German politicians have slammed Mission Lifeline after a tweet from the self-styled migrant ‘rescue’ NGO, which is based in Dresden, appeared to suggest citizens should marry aliens who have no right to live in the country.

Local media reports that Mission Lifeline was accused of encouraging people to take part in sham marriages after the NGO urged unmarried supporters to get together with illegal immigrants who “do not have the right to stay here”.

“You’re not married yet? Maybe you could fall in love with someone who doesn’t have the right to stay here? Could happen, right?
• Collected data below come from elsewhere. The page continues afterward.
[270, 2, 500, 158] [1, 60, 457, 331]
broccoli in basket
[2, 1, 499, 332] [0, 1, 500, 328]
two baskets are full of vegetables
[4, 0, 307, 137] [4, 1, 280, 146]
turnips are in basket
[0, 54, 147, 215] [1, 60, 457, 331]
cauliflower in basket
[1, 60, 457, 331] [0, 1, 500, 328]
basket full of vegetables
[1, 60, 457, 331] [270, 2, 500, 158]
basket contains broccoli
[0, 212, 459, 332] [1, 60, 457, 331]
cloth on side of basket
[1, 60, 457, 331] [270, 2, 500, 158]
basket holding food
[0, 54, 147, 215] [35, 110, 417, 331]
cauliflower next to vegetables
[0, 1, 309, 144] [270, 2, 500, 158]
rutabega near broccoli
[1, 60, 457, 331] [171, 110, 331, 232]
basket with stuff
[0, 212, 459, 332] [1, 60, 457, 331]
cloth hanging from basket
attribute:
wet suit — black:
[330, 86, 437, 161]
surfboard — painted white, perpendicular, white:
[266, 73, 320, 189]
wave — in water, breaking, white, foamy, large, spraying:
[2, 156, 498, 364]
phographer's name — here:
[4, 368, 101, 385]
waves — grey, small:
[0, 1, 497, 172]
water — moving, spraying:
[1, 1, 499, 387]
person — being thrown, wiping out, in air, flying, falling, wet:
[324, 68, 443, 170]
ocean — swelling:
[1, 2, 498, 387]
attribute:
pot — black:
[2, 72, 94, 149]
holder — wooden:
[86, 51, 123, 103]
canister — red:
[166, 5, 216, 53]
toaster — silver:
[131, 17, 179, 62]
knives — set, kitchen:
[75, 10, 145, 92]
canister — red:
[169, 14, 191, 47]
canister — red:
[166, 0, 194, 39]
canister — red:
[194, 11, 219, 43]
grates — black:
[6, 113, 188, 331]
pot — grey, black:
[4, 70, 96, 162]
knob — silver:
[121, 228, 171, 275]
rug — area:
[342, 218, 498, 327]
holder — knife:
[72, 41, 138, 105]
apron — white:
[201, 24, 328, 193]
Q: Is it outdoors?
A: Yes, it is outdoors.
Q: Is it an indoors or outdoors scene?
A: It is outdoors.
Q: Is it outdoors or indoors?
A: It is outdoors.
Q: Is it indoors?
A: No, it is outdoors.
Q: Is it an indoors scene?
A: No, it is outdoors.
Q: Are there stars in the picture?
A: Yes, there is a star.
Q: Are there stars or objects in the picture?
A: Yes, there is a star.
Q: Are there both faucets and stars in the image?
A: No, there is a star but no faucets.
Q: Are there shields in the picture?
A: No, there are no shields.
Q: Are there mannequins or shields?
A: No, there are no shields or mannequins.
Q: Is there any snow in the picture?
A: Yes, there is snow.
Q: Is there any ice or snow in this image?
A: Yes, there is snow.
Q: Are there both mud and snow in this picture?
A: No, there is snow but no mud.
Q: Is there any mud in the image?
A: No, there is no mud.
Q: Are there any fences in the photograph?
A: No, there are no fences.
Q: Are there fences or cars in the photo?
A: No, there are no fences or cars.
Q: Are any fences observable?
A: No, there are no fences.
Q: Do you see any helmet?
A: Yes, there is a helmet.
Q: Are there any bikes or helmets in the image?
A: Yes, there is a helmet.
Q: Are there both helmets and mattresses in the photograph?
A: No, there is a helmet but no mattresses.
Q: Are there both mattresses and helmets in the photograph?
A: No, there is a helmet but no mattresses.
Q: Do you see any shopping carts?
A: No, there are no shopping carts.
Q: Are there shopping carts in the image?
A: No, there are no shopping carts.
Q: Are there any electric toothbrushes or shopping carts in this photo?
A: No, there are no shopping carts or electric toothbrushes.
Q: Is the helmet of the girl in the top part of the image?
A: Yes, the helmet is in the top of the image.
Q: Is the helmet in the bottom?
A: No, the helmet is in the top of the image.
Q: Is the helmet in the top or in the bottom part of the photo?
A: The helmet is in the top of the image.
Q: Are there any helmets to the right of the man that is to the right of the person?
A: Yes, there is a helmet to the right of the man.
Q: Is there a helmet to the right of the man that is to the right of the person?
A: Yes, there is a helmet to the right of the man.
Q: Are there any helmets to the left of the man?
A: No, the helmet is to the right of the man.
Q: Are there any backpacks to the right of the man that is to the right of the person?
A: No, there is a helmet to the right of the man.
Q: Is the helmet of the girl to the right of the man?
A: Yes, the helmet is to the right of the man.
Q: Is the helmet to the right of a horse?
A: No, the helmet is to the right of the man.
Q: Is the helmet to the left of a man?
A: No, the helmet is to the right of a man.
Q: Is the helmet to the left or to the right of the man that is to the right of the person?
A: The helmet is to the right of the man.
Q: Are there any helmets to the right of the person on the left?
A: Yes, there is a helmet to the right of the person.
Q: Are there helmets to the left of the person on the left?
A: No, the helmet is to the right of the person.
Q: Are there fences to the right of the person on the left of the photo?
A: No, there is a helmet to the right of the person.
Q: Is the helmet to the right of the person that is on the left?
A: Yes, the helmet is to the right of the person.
Stay open,” reads the controversial social media post, which attracted more than 1,000, mostly critical, responses from the general public.

Amongst the politicians who hit out at Mission Lifeline was interior ministry spokesman for Germany’s Christian Democratic parties, Stephan Mayer, who blasted the social media post as a “highly damning” call to take part in marriage fraud, which he stressed was not a “minor offence” but rather one which was punishable by jail time.

Philipp Amthor, of Chancellor Angela Merkel’s Christian Democratic Union (CDU), remarked that the NGO had been attempting to sidestep immigration laws as part of a wider open borders agenda.

He told local tabloid, Bild: “’This absurd call for entering marriages shows clearly that these ‘sea rescue’ [NGOs] in fact pursue a much larger agenda.

“They want to thwart our immigration law with their left-wing ideology and lead our constitutional state by the nose.”

But Mission Lifeline spokesman Axel Steier dismissed criticism of the tweet, which he insisted had sought only to raise public awareness “of abstract concepts such as ‘refugee’ and ‘drowned person’”.

In an attack on “untrue and heartless reporting from high circulation media outlets in Austria and Germany”, the NGO claimed that “love” was the focus of the social media post, not marriage, and that Mission Lifeline had intended to use Holocaust Memorial Day to point out that their work ferrying migrants to Europe centred around ‘life and emotions’, according to German news broadcaster n-tv.